As In Vino Duplicitas emphasizes, people are prone to “fooling ourselves into believing.” There is something about the proximity to a rare old bottle that induces a kind of dizzying frisson that suspends critical judgment. The late American poet William Matthews alluded to this feeling in his poem “La Tâche, 1962,” inspired by the very wine we opened: “Pulling the long cork, I shiver with a greed so pure it is curiosity. … I feel as if I were about to seduce somebody famous.” There’s also a strong impulse against spoiling the fun. Those who are tempted to doubt a wine’s legitimacy often refrain from doing so because they don’t want to kill the buzz. Impassioned winos relish moments of bonhomie; interrupting them to whine about the wine would be tantamount to a needle scratch on a DJ’s prized vinyl selection.

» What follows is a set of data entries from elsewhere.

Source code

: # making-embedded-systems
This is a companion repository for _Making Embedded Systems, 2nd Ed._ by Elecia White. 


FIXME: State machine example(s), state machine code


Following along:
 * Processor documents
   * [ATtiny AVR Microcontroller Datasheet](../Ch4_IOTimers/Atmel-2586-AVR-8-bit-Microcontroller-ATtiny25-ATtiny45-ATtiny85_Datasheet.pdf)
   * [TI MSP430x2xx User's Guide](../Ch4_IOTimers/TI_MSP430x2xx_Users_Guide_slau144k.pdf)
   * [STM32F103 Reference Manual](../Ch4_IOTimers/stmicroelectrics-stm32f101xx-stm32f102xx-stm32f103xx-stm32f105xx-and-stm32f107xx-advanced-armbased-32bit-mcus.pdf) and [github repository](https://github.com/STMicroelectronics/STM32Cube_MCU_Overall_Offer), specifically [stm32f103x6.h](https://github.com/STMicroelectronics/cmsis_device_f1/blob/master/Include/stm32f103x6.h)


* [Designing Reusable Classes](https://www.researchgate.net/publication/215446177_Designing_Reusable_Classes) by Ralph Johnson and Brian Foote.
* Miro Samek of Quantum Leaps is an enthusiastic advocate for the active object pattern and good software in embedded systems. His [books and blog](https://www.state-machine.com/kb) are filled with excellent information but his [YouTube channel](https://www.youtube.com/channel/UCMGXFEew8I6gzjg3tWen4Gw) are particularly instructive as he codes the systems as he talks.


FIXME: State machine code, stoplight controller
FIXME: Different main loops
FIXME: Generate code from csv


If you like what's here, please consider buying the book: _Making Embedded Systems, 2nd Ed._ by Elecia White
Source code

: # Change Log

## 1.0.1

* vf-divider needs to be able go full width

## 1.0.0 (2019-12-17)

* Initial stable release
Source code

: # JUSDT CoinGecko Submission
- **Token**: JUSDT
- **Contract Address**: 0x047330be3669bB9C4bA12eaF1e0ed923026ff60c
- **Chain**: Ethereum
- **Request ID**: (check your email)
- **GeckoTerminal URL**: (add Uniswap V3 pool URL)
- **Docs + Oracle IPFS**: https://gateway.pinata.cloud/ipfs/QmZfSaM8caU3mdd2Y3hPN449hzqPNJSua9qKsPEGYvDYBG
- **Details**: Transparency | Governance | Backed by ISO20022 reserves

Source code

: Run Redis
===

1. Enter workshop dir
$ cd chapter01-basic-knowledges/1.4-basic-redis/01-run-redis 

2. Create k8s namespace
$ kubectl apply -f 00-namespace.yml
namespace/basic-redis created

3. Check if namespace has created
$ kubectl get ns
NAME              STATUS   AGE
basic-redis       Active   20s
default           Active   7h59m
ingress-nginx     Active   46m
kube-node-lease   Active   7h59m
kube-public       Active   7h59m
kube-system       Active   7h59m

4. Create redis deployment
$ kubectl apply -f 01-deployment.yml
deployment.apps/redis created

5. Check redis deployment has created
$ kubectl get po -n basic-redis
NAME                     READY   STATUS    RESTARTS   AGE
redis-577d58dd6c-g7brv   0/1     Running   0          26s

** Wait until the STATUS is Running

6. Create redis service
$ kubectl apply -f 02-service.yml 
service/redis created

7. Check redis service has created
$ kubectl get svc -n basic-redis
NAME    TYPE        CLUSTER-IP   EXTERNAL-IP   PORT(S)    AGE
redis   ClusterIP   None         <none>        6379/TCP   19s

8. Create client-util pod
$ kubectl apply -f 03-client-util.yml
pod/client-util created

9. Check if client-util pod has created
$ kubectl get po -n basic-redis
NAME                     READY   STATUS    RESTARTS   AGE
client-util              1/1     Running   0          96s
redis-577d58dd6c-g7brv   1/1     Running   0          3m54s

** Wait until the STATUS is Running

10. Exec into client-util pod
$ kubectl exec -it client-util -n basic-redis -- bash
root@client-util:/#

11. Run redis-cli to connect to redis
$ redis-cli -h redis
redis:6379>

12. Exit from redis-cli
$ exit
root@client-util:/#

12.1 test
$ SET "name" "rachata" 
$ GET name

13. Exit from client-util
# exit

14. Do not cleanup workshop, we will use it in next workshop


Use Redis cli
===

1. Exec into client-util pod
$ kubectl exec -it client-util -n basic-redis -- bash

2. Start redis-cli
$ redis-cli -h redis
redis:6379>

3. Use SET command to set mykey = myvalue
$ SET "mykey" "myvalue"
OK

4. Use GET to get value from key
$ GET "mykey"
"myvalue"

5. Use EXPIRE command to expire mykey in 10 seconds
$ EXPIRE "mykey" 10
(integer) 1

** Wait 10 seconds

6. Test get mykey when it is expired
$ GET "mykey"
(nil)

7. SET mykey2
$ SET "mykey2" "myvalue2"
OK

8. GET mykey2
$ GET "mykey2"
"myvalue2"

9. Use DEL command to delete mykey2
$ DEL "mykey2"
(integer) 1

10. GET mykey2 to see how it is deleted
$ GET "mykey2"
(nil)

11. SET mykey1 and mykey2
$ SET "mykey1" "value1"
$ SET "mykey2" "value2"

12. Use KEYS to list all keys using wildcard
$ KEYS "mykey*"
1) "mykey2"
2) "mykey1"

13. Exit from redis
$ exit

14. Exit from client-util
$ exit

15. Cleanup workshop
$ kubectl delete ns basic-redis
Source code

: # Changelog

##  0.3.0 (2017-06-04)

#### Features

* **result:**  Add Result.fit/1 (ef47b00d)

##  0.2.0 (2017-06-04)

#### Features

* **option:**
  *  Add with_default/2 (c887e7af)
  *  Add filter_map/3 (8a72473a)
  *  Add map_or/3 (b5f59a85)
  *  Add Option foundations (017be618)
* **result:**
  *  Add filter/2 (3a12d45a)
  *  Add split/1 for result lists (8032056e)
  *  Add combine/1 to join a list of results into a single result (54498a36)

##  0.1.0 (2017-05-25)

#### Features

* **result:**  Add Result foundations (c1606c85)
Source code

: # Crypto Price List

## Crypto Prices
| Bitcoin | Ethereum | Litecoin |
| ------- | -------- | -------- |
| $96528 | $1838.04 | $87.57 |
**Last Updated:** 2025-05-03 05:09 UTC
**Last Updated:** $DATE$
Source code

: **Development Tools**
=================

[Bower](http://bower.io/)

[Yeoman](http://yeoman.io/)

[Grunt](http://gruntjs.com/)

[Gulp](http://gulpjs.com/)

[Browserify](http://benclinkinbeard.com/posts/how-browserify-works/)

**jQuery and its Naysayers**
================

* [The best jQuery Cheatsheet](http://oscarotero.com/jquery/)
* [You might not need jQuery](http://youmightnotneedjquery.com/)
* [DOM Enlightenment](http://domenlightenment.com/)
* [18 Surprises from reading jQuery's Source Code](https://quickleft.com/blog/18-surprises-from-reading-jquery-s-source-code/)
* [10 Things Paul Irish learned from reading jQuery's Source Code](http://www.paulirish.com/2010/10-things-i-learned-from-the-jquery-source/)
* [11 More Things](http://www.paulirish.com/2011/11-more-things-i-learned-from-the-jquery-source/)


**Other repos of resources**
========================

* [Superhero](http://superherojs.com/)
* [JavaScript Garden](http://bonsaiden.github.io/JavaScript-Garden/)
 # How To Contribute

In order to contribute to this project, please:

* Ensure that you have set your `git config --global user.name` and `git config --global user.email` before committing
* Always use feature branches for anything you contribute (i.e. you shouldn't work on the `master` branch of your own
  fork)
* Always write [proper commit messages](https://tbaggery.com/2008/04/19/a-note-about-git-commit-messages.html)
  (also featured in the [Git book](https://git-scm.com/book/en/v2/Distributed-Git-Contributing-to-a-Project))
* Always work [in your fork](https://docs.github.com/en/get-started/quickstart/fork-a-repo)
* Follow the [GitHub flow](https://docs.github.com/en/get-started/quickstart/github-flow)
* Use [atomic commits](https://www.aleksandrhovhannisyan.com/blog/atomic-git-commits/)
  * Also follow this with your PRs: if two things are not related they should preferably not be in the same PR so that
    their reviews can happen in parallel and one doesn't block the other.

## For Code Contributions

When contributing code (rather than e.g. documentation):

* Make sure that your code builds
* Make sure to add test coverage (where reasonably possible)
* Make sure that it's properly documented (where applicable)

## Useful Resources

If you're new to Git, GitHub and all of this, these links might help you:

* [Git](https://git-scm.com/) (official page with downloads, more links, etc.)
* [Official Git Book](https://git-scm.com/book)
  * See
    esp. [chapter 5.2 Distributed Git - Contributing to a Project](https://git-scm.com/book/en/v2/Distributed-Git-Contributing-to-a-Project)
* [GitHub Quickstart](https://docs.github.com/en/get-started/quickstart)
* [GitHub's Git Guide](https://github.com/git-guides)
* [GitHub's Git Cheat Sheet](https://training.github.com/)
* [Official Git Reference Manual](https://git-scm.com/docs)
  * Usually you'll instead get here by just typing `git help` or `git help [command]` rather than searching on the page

Of all the “tells” in detecting a counterfeit, wine’s raison d’être—the taste—can ironically be an unreliable indicator of fraud. An authentic treasure may taste spoiled because of a bottling fault or improper storage. Even if it’s in good condition, the character of collectible wine can be off-putting to palates accustomed to conventional smells and tastes. Some of the world’s most coveted wines, especially after decades of aging, can be funky with undertones of mushrooms and dirt, or even something dogs leave behind. When concocting counterfeits purporting to be fine, old Burgundy, Kurniawan would mix a bit of undistinguished, old Burgundy with excellent versions of young, California pinot noir, creating a believable blend that showed both youthful fruit and Burgundian funk. The result, when successful, could be highly seductive. Even celebrated experts can’t always identify a bogus bottle by taste. British wine authority Michael Broadbent, whose nose has hovered over more auction-grade wine than anyone, once declared a 1787 bottle of Bordeaux thought to have been owned by Thomas Jefferson “sensationally good.” A brace of bottles from the same cache, sold to billionaire industrialist Bill Koch, were revealed to be a hoax. (Koch was also one of Kurniawan’s victims.) Free Wine Makes for a Good Smokescreen
As any interrogator knows, the most effective lies are spiked with some truth. Being seen at auctions, bidding on lots alongside the world’s whale collectors, widened Kurniawan’s smokescreen: Who would suspect a fellow collector of selling hoax wines? Especially because he mixed in legitimate bottles. Kurniawan also gained traction by hosting wine dinners at which he treated fellow collectors to an endless array of special bottles. In the wee hours of a particularly Bacchic feast at the now shuttered New York wine destination Cru, Kurniawan’s posse allegedly ordered bacon-wrapped hot dogs to pair with their five-figure bottles.